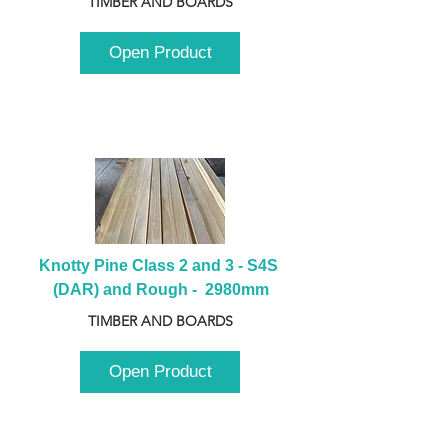
TIMBER AND BOARDS
Open Product
Knotty Pine Class 2 and 3 - S4S 
(DAR) and Rough -  2980mm
TIMBER AND BOARDS
Open Product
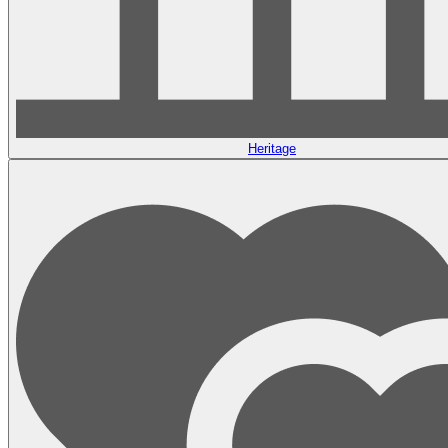
Heritage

WHAT TO DO:
After locating the line containing "(DAR) and Rough" in the entries above, repeat only it and each later line through the end, exactly, without any pictures.

REPLY TO THE TASK:
(DAR) and Rough -  2980mm
TIMBER AND BOARDS
Open Product
Heritage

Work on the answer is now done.